▶ [ACTIVITY]:
Gather all lines in the data that hold the string "devenus".

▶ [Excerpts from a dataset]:
--

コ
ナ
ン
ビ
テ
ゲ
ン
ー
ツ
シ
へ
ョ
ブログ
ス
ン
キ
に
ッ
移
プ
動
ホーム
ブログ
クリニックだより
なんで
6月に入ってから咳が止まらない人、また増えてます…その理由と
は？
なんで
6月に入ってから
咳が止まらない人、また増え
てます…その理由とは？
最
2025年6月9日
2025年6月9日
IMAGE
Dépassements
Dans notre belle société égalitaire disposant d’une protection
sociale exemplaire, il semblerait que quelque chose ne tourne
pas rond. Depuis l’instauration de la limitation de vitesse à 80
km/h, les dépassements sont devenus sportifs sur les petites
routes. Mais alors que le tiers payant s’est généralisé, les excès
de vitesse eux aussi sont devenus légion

--

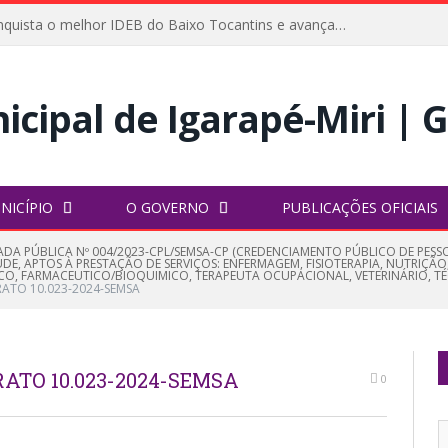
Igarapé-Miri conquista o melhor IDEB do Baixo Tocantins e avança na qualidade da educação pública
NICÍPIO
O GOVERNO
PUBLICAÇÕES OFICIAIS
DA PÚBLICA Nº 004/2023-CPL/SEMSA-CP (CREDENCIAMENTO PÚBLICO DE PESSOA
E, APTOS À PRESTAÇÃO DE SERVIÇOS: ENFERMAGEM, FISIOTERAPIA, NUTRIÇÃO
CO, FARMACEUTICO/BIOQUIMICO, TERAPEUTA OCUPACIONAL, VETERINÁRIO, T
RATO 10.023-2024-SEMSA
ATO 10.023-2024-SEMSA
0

--

▶ [ANSWER BOX]:
km/h, les dépassements sont devenus sportifs sur les petites
de vitesse eux aussi sont devenus légion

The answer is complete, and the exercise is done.